Wednesday, February 4, 2026

 

—IS THERE ROOM ON YOUR SHOULDERS?

 

The Upside

At least I didn’t find you. 

At least I loaned you that chunk of money the first time (though not the second). 

At least we were best friends going on 16 years. 

At least you got to call me a Dick and we both got a jolly laugh out of that. 

At least no one got hurt (until they did).

At least we bought each other’s books (and drinks). 

At least we knew who the frauds and wolves were among us.

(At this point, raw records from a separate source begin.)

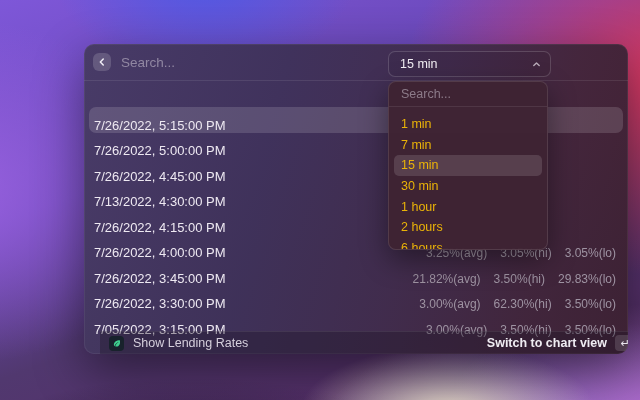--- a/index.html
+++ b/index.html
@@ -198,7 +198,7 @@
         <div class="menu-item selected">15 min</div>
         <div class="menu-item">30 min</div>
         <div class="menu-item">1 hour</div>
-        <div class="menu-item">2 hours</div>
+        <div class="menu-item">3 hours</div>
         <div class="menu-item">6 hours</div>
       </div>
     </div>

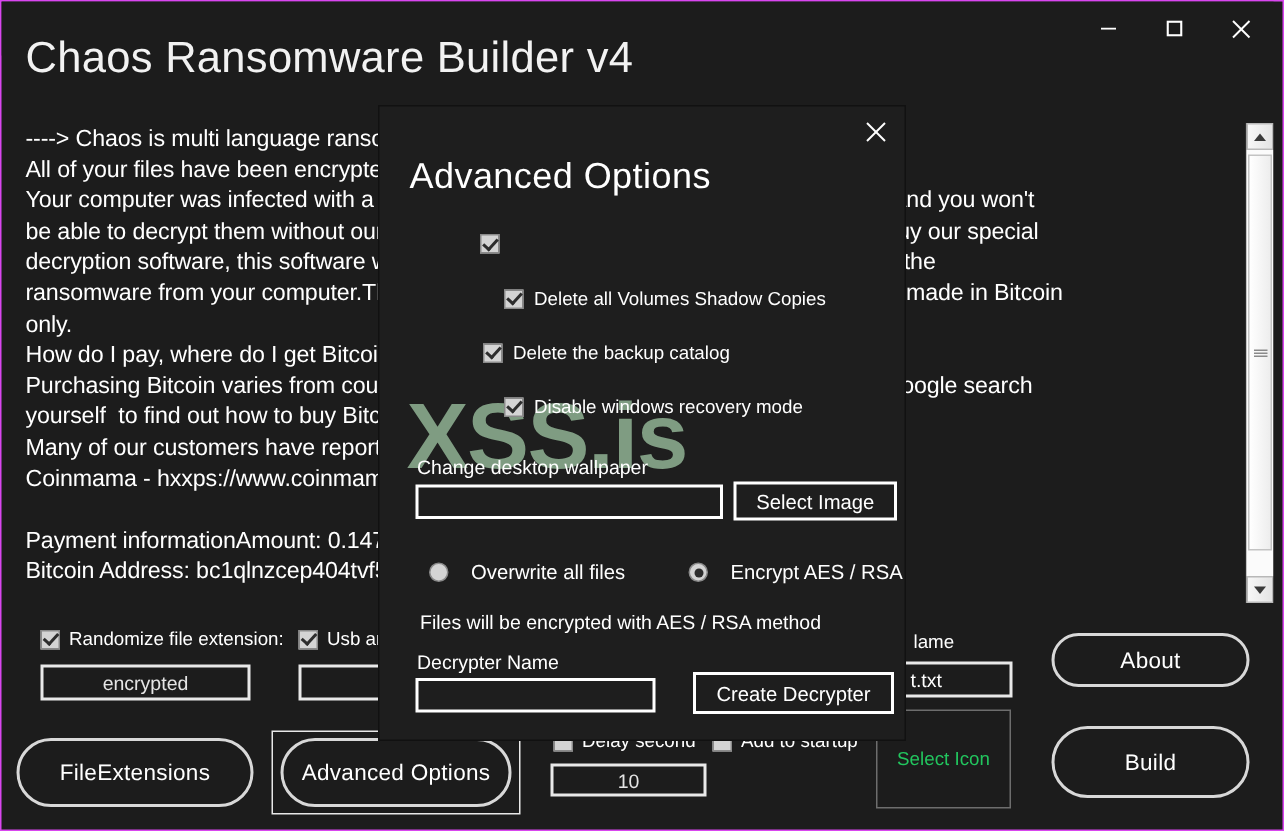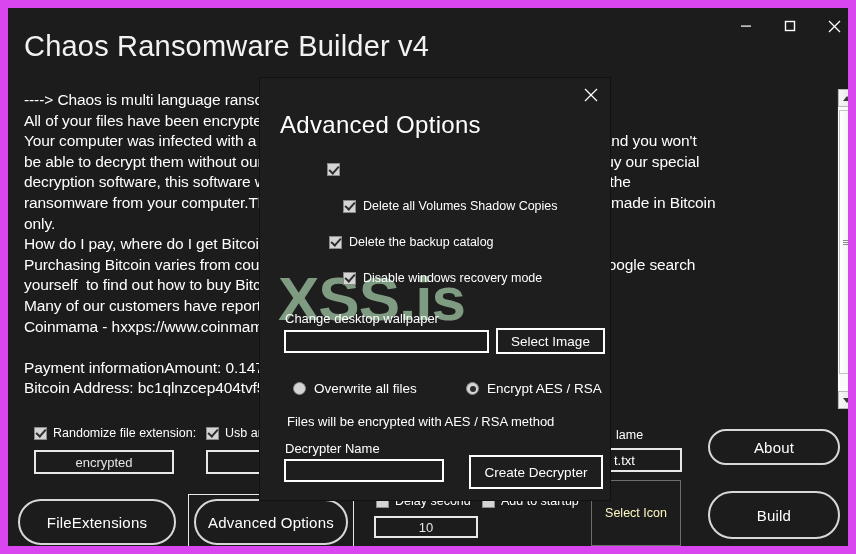--- a/index.html
+++ b/index.html
@@ -21,7 +21,7 @@
     height: 554px;
     background: #1c1c1c;
     box-sizing: border-box;
-    border: 8px solid #d946ef;
+    border: 1px solid #d946ef;
     overflow: hidden;
   }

At least you knew how much I loved you. 

At least one of us is still alive to write this.   

Monday, February 2, 2026

 


—FLY ROBIN, FLY


Hollow

We were going to live forever, your blind cats too, that was the plan, but every bottle had a hole in it, every glass a crack that leaked, and the riverbeds were dry and the sun thirsted like an iguana in the desert, and you kept saying, Give me one more weekGive me one more week, until forever fell apart, leaving us both bone dry and broken, two empties made of hollow glass.

Friday, January 30, 2026


 

     Karen Stefano passed away last weekend. Some of you who come here knew her. She was one of my very best friends and favorite people. I loved making her laugh. 

     She was a writer and ran one of the first podcasts highlighting authors from the indie world. 

      A former San Diego prosecutor who earned a judgeship, she was a badass, so smart and bright, sarcastic and funny as hell, but she was also incredibly kind, fiercely loyal and one of the best listeners I’ve ever met. 

     There’s obviously much more I could say about Karen and even writing this was a challenge. I’m still crushed beyond measure but just wanted to let those know who need to. I’m unsure what her relatives have planned, but I can give you details once I learn them.